The SourceCollectionTree will create a list of all SourceCollections
that could be used for a particular purpose. This list is subsequently
ranked according to a key function and the SourceCollection with the
highest rank is selected. Any SourceCollection with a positive key value
would be suitable. The key_functions
class property of the
SourceCollectionTree is a dictionary that holds these key functions. The
keys of the dictionary are:
find_selection
: Used to rank SourceCollections that represent the sources selected by a given selection criterion.find_attribute
: Used to rank SourceCollections that provide a given attribute for a specific set of sources.find_attribute_new_calculators
: Used to rank new AttributeCalculator SourceCollections that provide a given attribute.find_sources
: Used to rank SourceCollections that represent the source identifiers of a given SourceCollection.
The selection process can be influenced by overloading these functions:
# Start with a SourceCollection.
slw = (SourceCollection.SCID == 100511)[0]
# Create an AttributeCalculator to calculate 'R' without lamdba.
acd = AttributeCalculatorDefinition.get_acds_by_attribute('R')[0]
ac2 = acd.AC()
ac2.parent_collection = slw
ac2.set_process_parameter('omega_m', 1.0)
ac2.set_process_parameter('omega_l', 0.0)
# Create an SCT and manually ensure that the relevant SCs are tracked.
sct = SourceCollectionTree(slw)
sct.track_children_auto(cache=True)
sct.track_tree(ac2)
# Search for the comoving distance. An AC with the wrong omega_m is selected.
sc1=sct.find_attribute('R')
print("#sc1 omega_m", sc1.get_process_parameter('omega_m'))
#sc1 omega_m 0.3
# Define a new key function to find the correct AC.
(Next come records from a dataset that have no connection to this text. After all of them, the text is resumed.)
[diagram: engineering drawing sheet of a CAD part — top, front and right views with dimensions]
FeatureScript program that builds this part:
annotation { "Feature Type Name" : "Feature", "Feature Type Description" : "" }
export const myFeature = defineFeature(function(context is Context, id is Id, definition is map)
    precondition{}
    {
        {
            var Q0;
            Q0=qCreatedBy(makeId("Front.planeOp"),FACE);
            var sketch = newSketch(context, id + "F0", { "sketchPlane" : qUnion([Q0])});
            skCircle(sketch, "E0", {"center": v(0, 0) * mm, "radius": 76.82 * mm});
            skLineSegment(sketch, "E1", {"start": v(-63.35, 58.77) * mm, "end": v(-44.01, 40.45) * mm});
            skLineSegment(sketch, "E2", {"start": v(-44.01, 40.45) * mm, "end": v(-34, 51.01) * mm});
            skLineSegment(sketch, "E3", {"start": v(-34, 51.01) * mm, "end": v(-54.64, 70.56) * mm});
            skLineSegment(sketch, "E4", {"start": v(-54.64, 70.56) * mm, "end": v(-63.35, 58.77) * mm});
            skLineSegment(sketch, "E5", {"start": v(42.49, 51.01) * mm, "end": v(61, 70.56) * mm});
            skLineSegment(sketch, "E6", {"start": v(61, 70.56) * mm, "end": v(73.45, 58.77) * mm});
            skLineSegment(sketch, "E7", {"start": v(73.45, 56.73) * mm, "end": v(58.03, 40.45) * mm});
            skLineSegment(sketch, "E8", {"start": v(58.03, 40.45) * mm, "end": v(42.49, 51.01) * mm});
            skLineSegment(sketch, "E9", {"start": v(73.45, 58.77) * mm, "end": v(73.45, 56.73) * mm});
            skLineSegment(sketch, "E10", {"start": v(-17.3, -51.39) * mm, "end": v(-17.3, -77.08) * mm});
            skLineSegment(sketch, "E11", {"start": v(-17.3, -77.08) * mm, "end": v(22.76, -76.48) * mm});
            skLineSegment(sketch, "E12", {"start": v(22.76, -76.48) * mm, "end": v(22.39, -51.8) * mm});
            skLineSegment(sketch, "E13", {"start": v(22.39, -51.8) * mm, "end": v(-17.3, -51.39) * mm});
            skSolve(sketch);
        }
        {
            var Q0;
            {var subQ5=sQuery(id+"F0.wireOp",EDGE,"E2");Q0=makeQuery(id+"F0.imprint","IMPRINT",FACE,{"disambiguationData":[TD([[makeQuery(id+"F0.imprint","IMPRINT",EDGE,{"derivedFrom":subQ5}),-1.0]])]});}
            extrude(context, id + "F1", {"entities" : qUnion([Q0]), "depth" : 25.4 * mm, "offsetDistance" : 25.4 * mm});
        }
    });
from astro.main.sourcecollection.SourceCollectionTree \
import key_find_attribute
def mykey(scd):
# First retrieve the default ranking.
tkey = key_find_attribute(scd)
# The 'scd' is a dictionary, the key 'sc' points to the actual SC.
sc = scd['sc']
# Reduce the key value of SCs that are not an AttributeCalculator
if not isinstance(sc, AttributeCalculator):
tkey -= 10**9
# and reduce the key value of the ACs that use another omega_m.
elif sc.get_process_parameter('omega_m') != 1.0:
tkey -= 10**9
return tkey
# Set the new key function.
SourceCollectionTree.key_functions['find_attribute'] = mykey
# Search for the comoving distance again, the preferred AC is found.
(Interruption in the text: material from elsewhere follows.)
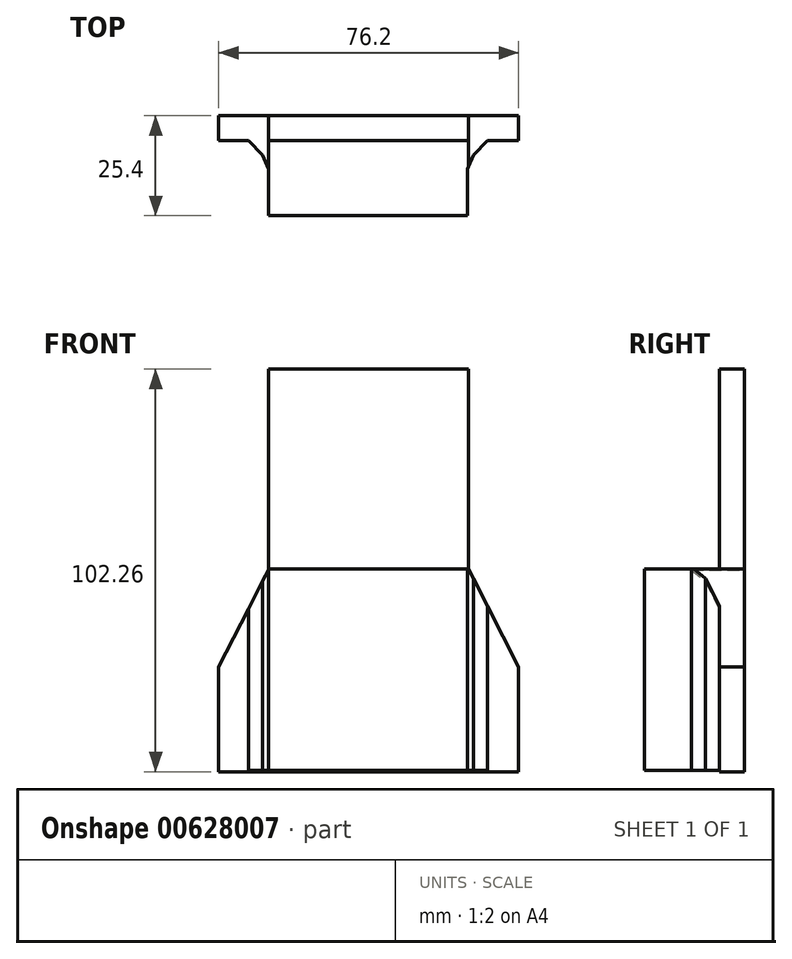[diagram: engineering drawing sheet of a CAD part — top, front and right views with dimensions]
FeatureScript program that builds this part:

sc2=sct.find_attribute('R')
print("#sc2 omega_m", sc2.get_process_parameter('omega_m'))
#sc2 omega_m 1.0
AttributeCalculatorDefinitions¶
The calculation that is performed by an AttributeCalculator SourceCollection is described by an AttributeCalculatorDefinition object. These objects can be created by any scientist and shared with others.
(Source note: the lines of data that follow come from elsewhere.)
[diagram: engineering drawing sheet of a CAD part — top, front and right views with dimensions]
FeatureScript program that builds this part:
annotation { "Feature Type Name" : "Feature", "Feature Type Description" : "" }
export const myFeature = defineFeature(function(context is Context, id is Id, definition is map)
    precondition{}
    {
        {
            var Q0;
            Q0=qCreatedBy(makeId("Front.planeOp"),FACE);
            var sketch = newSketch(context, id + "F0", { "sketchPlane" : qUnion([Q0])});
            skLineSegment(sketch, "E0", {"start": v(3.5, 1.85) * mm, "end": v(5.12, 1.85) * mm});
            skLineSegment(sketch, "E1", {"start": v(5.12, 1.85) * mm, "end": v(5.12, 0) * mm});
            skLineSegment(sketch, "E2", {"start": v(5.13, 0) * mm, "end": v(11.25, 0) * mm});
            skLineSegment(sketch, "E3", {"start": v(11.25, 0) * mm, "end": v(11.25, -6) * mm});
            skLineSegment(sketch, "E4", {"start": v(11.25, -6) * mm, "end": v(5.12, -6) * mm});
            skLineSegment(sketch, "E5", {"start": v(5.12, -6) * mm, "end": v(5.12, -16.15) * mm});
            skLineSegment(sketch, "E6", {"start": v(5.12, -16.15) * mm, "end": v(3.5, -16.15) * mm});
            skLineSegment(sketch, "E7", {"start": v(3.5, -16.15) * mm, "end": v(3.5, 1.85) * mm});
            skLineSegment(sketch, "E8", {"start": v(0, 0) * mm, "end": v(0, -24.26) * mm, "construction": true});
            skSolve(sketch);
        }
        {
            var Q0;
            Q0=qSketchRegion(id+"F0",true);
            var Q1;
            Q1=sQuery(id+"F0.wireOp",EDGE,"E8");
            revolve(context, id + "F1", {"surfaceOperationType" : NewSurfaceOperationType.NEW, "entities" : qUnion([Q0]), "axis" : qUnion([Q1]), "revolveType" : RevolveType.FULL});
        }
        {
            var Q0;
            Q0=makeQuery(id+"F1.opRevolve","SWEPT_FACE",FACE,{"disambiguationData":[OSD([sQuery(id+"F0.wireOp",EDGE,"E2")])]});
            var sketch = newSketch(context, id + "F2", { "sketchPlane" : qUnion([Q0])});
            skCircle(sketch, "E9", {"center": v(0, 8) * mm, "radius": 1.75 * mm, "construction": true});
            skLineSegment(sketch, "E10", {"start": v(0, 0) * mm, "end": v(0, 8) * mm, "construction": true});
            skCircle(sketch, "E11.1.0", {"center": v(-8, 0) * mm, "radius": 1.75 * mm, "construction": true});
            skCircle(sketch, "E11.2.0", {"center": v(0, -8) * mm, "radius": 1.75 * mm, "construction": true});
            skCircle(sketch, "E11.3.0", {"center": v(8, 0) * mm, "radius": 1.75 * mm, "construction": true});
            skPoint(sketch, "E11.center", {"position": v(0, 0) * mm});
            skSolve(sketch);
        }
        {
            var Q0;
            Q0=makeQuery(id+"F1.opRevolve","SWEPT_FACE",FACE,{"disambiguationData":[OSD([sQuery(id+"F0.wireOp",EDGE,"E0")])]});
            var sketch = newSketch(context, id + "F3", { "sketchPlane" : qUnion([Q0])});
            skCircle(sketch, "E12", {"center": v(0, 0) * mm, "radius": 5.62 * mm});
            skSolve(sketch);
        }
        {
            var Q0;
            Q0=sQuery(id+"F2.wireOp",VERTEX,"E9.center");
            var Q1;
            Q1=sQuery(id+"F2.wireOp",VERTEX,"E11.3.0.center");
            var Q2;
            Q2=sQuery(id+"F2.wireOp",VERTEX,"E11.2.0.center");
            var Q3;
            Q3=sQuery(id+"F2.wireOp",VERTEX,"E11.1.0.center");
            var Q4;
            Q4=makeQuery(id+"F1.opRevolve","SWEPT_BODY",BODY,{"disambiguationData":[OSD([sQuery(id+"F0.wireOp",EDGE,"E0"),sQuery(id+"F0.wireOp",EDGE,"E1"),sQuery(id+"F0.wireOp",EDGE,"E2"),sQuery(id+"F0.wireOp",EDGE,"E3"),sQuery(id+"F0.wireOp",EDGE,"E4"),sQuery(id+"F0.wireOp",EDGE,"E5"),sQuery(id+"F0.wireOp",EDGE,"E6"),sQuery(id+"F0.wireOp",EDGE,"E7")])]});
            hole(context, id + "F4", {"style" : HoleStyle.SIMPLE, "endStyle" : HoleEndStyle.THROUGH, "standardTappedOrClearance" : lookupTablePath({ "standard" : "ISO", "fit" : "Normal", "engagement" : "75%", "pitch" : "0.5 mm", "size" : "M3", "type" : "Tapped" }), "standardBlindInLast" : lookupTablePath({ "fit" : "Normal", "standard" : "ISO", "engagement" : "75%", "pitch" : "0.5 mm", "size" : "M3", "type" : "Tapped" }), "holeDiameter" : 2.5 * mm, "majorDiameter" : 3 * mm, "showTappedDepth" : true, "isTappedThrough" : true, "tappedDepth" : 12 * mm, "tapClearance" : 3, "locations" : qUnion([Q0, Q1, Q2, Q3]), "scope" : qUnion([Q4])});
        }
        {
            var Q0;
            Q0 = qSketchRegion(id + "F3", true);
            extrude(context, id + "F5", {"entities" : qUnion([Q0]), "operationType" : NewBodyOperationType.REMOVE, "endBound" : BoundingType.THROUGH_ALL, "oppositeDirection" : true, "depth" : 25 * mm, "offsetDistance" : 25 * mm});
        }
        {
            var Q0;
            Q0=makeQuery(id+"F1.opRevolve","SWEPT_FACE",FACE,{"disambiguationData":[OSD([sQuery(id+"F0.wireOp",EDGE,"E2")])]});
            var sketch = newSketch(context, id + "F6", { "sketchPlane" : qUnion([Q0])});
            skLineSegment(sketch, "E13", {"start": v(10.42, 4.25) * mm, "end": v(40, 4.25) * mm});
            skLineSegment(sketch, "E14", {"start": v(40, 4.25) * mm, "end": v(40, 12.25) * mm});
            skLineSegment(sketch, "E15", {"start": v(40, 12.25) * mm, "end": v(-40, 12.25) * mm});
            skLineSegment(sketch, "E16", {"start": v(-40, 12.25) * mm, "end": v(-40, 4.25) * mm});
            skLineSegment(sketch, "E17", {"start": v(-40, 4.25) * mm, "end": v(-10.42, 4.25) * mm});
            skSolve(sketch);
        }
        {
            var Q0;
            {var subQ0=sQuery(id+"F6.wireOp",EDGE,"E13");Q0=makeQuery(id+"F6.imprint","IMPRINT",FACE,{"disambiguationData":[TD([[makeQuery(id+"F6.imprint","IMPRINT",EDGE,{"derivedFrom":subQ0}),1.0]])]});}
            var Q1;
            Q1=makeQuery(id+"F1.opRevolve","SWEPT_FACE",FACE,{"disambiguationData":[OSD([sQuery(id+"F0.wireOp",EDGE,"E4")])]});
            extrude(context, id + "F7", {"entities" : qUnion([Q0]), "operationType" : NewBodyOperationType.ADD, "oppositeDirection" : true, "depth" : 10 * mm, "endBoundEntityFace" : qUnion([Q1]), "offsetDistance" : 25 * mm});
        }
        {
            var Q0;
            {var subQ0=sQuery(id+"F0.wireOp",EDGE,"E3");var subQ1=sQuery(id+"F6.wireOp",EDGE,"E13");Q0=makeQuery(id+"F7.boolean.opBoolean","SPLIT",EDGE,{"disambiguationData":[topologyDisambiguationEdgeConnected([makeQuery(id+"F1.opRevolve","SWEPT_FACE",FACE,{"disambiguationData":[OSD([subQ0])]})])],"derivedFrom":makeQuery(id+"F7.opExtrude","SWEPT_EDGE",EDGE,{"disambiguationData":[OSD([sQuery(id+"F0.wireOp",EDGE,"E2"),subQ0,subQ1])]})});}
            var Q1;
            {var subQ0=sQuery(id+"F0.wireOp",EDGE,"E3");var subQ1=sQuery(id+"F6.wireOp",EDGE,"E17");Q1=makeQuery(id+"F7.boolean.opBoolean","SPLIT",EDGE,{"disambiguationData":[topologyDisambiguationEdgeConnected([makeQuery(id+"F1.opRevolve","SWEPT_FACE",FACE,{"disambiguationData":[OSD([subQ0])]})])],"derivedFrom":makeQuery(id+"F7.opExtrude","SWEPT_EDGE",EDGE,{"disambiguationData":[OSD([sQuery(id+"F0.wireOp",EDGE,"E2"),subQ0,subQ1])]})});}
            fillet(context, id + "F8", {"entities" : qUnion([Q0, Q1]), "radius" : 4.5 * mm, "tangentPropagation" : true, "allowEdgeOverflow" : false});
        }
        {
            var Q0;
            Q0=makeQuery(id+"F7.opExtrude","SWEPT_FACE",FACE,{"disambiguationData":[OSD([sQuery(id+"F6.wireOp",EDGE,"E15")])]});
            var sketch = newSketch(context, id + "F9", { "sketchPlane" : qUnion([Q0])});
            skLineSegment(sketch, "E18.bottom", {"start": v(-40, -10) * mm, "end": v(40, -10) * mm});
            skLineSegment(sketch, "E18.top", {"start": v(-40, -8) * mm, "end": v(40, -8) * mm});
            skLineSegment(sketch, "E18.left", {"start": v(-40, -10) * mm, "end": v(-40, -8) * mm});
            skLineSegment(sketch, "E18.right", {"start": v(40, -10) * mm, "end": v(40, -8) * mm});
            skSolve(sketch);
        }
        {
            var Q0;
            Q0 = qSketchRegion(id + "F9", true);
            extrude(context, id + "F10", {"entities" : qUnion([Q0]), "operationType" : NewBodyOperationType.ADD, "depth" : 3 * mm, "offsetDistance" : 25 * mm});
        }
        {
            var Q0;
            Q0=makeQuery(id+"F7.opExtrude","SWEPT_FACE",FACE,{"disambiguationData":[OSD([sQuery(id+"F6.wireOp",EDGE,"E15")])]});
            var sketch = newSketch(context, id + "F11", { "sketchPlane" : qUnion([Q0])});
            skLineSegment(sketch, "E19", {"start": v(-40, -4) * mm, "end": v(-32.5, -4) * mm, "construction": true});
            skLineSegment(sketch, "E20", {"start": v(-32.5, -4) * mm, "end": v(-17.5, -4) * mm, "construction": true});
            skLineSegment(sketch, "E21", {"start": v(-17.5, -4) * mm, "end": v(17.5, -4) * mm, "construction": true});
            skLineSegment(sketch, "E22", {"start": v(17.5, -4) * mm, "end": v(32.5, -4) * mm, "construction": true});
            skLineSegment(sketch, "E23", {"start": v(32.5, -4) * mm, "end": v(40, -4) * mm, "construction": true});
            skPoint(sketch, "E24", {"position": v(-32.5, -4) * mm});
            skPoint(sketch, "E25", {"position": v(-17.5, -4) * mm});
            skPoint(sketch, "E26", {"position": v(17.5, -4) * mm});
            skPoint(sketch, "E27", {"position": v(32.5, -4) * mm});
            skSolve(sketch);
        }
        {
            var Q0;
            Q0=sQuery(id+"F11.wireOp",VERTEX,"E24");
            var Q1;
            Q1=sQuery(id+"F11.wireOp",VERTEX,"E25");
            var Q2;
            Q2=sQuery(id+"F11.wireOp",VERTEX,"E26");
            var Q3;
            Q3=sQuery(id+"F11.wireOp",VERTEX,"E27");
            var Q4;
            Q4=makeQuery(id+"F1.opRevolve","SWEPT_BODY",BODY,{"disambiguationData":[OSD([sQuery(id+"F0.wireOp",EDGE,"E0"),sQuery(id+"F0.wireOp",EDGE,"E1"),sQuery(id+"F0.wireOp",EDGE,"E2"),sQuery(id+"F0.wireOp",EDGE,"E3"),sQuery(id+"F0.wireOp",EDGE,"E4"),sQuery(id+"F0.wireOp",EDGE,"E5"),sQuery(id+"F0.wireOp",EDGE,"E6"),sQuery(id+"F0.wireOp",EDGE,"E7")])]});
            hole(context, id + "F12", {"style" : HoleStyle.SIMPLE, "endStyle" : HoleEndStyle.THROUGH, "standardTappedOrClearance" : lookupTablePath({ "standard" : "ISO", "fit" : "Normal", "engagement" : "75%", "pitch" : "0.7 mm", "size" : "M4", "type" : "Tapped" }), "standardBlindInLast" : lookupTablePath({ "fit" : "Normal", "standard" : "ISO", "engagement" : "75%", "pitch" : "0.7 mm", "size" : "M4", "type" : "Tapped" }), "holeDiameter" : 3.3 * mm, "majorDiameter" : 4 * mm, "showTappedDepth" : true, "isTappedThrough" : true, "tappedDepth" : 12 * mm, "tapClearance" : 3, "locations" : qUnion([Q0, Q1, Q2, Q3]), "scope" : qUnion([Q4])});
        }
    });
The code of an AttributeCalculatorDefinition is stored in a file on the
dataserver. This (python) file contains a new AttributeCalculator class
that is derived from the one in code base. The create_from_file()
method of the AttributeCalculatorDefinition class can be used to create
a new definition from this class. Auxiliary files can be used by
wrapping everything in a tarball.
The procedure for this is too long to to list in this document, see demo 17 for an example.
cd $AWEPIPE/astro/experimental/SourceCollection/demos/demo17
SAMP Interaction and Query Driven Visualization¶
A design goal of the SourceCollection classes was to be able to use them interactively over SAMP. New SAMP messages are designed to to allow query driven visualization in a more declarative way than is possible with other information systems.
The SAMP interaction is described in HOW-TO Use SAMP in Astro-WISE. The Query Driven Visualization is described in HOW-TO Use Query Driven Visualization in Astro-WISE.